> _Your assignment_
Reproduce every item below word for word, leaving out the pictures.
(Information given)
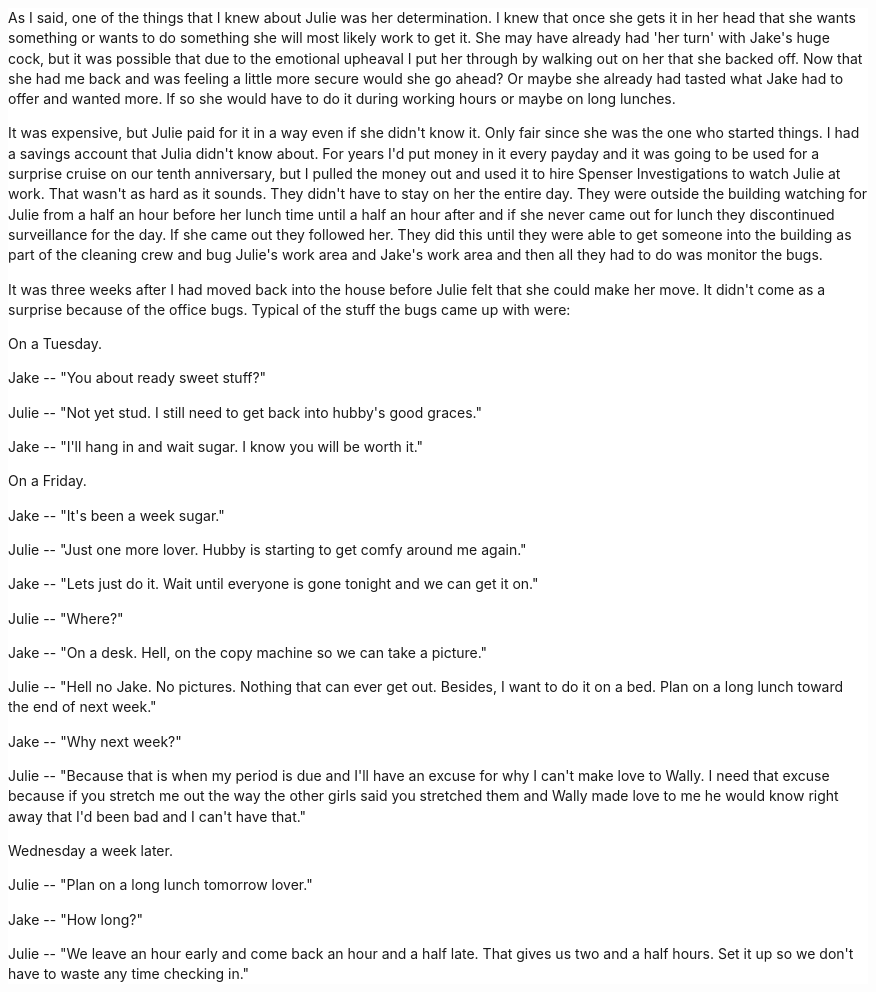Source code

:  As I said, one of the things that I knew about Julie was her determination. I knew that once she gets it in her head that she wants something or wants to do something she will most likely work to get it. She may have already had 'her turn' with Jake's huge cock, but it was possible that due to the emotional upheaval I put her through by walking out on her that she backed off. Now that she had me back and was feeling a little more secure would she go ahead? Or maybe she already had tasted what Jake had to offer and wanted more. If so she would have to do it during working hours or maybe on long lunches. 

 It was expensive, but Julie paid for it in a way even if she didn't know it. Only fair since she was the one who started things. I had a savings account that Julia didn't know about. For years I'd put money in it every payday and it was going to be used for a surprise cruise on our tenth anniversary, but I pulled the money out and used it to hire Spenser Investigations to watch Julie at work. That wasn't as hard as it sounds. They didn't have to stay on her the entire day. They were outside the building watching for Julie from a half an hour before her lunch time until a half an hour after and if she never came out for lunch they discontinued surveillance for the day. If she came out they followed her. They did this until they were able to get someone into the building as part of the cleaning crew and bug Julie's work area and Jake's work area and then all they had to do was monitor the bugs. 

 It was three weeks after I had moved back into the house before Julie felt that she could make her move. It didn't come as a surprise because of the office bugs. Typical of the stuff the bugs came up with were: 

 On a Tuesday. 

 Jake -- "You about ready sweet stuff?" 

 Julie -- "Not yet stud. I still need to get back into hubby's good graces." 

 Jake -- "I'll hang in and wait sugar. I know you will be worth it." 

 On a Friday. 

 Jake -- "It's been a week sugar." 

 Julie -- "Just one more lover. Hubby is starting to get comfy around me again." 

 Jake -- "Lets just do it. Wait until everyone is gone tonight and we can get it on." 

 Julie -- "Where?" 

 Jake -- "On a desk. Hell, on the copy machine so we can take a picture." 

 Julie -- "Hell no Jake. No pictures. Nothing that can ever get out. Besides, I want to do it on a bed. Plan on a long lunch toward the end of next week." 

 Jake -- "Why next week?" 

 Julie -- "Because that is when my period is due and I'll have an excuse for why I can't make love to Wally. I need that excuse because if you stretch me out the way the other girls said you stretched them and Wally made love to me he would know right away that I'd been bad and I can't have that." 

 Wednesday a week later. 

 Julie -- "Plan on a long lunch tomorrow lover." 

 Jake -- "How long?" 

 Julie -- "We leave an hour early and come back an hour and a half late. That gives us two and a half hours. Set it up so we don't have to waste any time checking in."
(End Information given)
> _Result of this exercise_
Source code

:  As I said, one of the things that I knew about Julie was her determination. I knew that once she gets it in her head that she wants something or wants to do something she will most likely work to get it. She may have already had 'her turn' with Jake's huge cock, but it was possible that due to the emotional upheaval I put her through by walking out on her that she backed off. Now that she had me back and was feeling a little more secure would she go ahead? Or maybe she already had tasted what Jake had to offer and wanted more. If so she would have to do it during working hours or maybe on long lunches. 

 It was expensive, but Julie paid for it in a way even if she didn't know it. Only fair since she was the one who started things. I had a savings account that Julia didn't know about. For years I'd put money in it every payday and it was going to be used for a surprise cruise on our tenth anniversary, but I pulled the money out and used it to hire Spenser Investigations to watch Julie at work. That wasn't as hard as it sounds. They didn't have to stay on her the entire day. They were outside the building watching for Julie from a half an hour before her lunch time until a half an hour after and if she never came out for lunch they discontinued surveillance for the day. If she came out they followed her. They did this until they were able to get someone into the building as part of the cleaning crew and bug Julie's work area and Jake's work area and then all they had to do was monitor the bugs. 

 It was three weeks after I had moved back into the house before Julie felt that she could make her move. It didn't come as a surprise because of the office bugs. Typical of the stuff the bugs came up with were: 

 On a Tuesday. 

 Jake -- "You about ready sweet stuff?" 

 Julie -- "Not yet stud. I still need to get back into hubby's good graces." 

 Jake -- "I'll hang in and wait sugar. I know you will be worth it." 

 On a Friday. 

 Jake -- "It's been a week sugar." 

 Julie -- "Just one more lover. Hubby is starting to get comfy around me again." 

 Jake -- "Lets just do it. Wait until everyone is gone tonight and we can get it on." 

 Julie -- "Where?" 

 Jake -- "On a desk. Hell, on the copy machine so we can take a picture." 

 Julie -- "Hell no Jake. No pictures. Nothing that can ever get out. Besides, I want to do it on a bed. Plan on a long lunch toward the end of next week." 

 Jake -- "Why next week?" 

 Julie -- "Because that is when my period is due and I'll have an excuse for why I can't make love to Wally. I need that excuse because if you stretch me out the way the other girls said you stretched them and Wally made love to me he would know right away that I'd been bad and I can't have that." 

 Wednesday a week later. 

 Julie -- "Plan on a long lunch tomorrow lover." 

 Jake -- "How long?" 

 Julie -- "We leave an hour early and come back an hour and a half late. That gives us two and a half hours. Set it up so we don't have to waste any time checking in."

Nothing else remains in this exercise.